The dataset consists of six features as follows:
Product
Promotion Price
Percent Discount
Sold Per Month
Location
Rating
Click to view the Data Collection (Web Scraping) Code.
Next, perform data exploration and adjustments, such as converting product names to text strings, replacing the '฿' symbol, converting price values (e.g., from 'k' to 1000), and using the count of stars/images for rating extraction.
Data Processing
Separate numerical and categorical columns.
Add a price_cut column to categorize products into high and low price groups. If the promotion price is less than or equal to 279.6 (40th percentile), assign a value of 0 for low price. If the promotion price is greater than 347.40 (60th percentile), assign a value of 1 for high price. Drop the middle price range.
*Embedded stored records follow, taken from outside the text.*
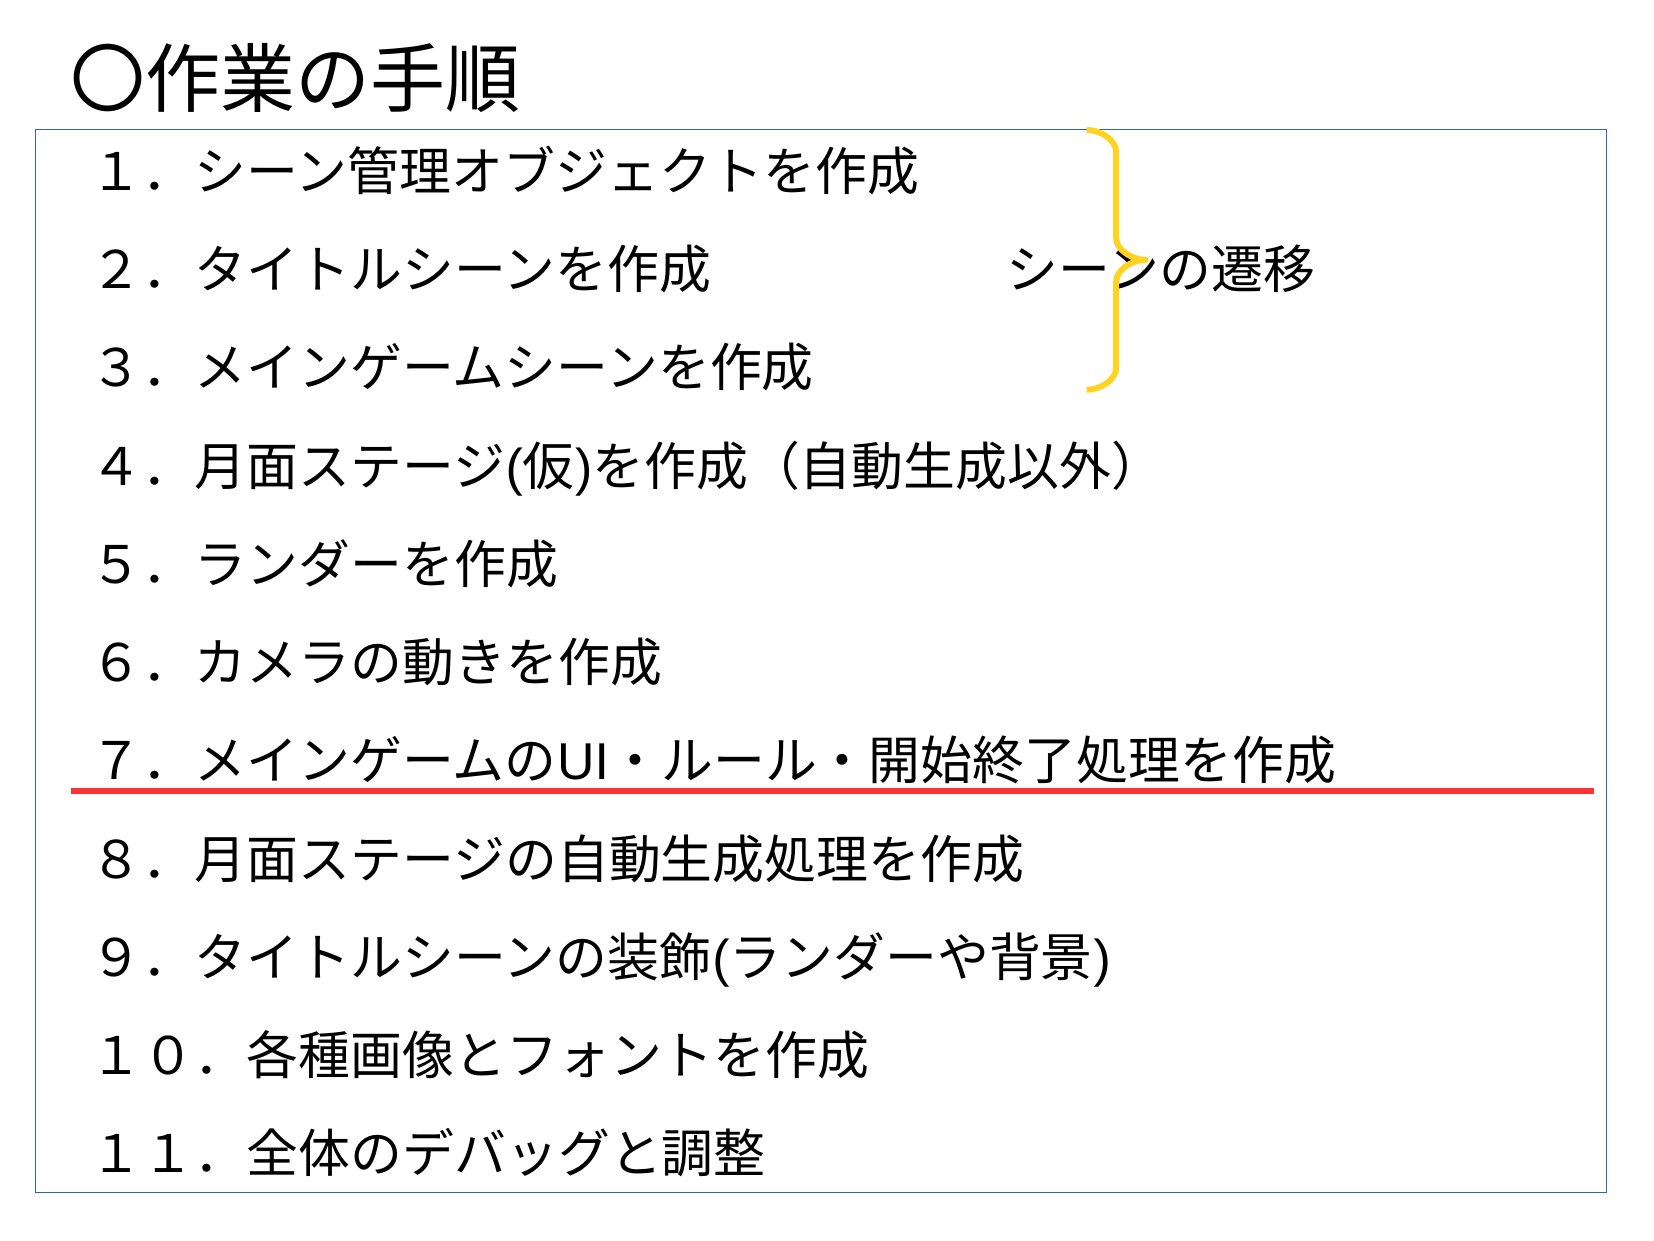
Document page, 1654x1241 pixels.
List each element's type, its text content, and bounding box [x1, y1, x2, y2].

list １．シーン管理オブジェクトを作成 ２．タイトルシーンを作成 シーンの遷移 ３．メインゲームシーンを作成 ４．月面ステージ(仮)を作成（自動生成以外） ５．ランダーを作成 ６．カメラの動きを作成 ７．メインゲームのUI・ルール・開始終了処理を作成 ８．月面ステージの自動生成処理を作成 ９．タイトルシーンの装飾(ランダーや背景) １０．各種画像とフォントを作成 １１．全体のデバッグと調整 [35, 129, 1607, 1193]
title 〇作業の手順 [70, 17, 1052, 130]
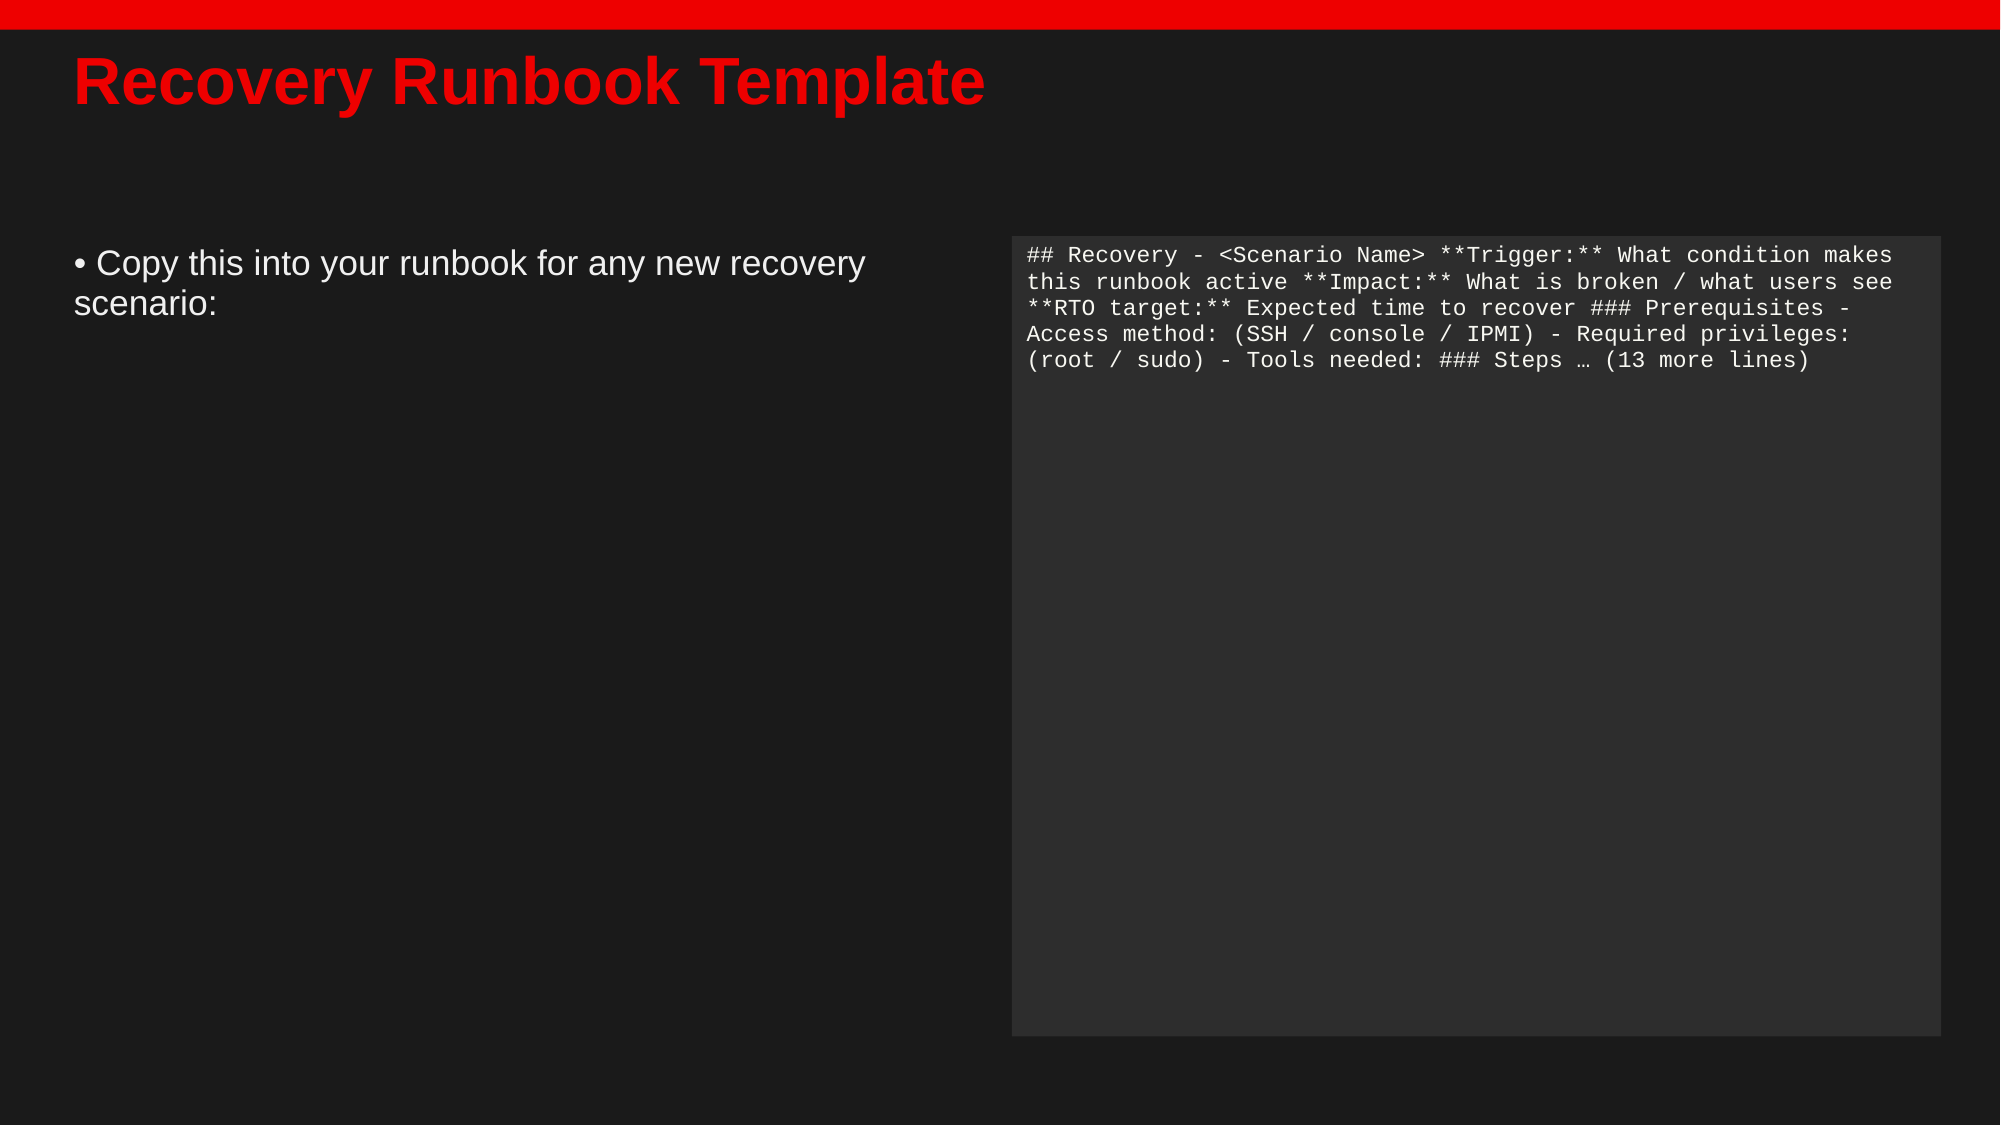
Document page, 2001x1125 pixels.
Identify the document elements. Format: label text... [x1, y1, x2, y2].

text_box [0, 0, 2001, 30]
text_box • Copy this into your runbook for any new recovery scenario: [59, 236, 989, 1037]
text_box Recovery Runbook Template [59, 36, 1942, 208]
text_box ## Recovery - <Scenario Name> **Trigger:** What condition makes this runbook active **Impact:** What is broken / what users see **RTO target:** Expected time to recover ### Prerequisites - Access method: (SSH / console / IPMI) - Required privileges: (root / sudo) - Tools needed: ### Steps … (13 more lines) [1011, 236, 1942, 1037]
Convert the categorical column into binary for the 'location' feature.
Fill in missing values using SimpleImputer.
Scale features using MinMaxScaler.
Features Selection
SelectKBest: Mutual Information : ['percentDiscount','soldPerMonth','Overseas']
Correlation :['percentDiscount','Overseas’, ‘จังหวัดกรุงเทพมหานคร Bangkok’]
SelectKBest: Chi-squared : [‘จังหวัดกรุงเทพมหานคร Bangkok’,'percentDiscount', 'Overseas']
Model Training
Algorithm Selection
K-Nearest Neighbor (KNN): Effective for non-linear relationships, Simple to understand
Naive Bayes: Works well when features are independent
Artificial Neural Networks (ANN): Handles complex non-linear relationships ,Suitable for various types of data
Random Forest: Robust across different datasets.
After selecting the appropriate machine learning algorithm for predicting the sale price of 'Art Toys' on the Shopee platform, the next steps are model training and hyperparameter tuning , using techniques like grid search, to optimize the performance of the model.
Result and Evaluation
For performance evaluation, the results of each model are compared using the classification report and ROC AUC to display accuracy values. Additionally, the ROC curve is plotted for both the "low" and "high" price classes, summarizing the performance of each model as follows:
Model Performance Comparison Matrix
It can be concluded that Naive Bayes achieved the best score of 0.755, while Random Forest performed the best in terms of accuracy (0.758), recall (0.76), and precision (0.76).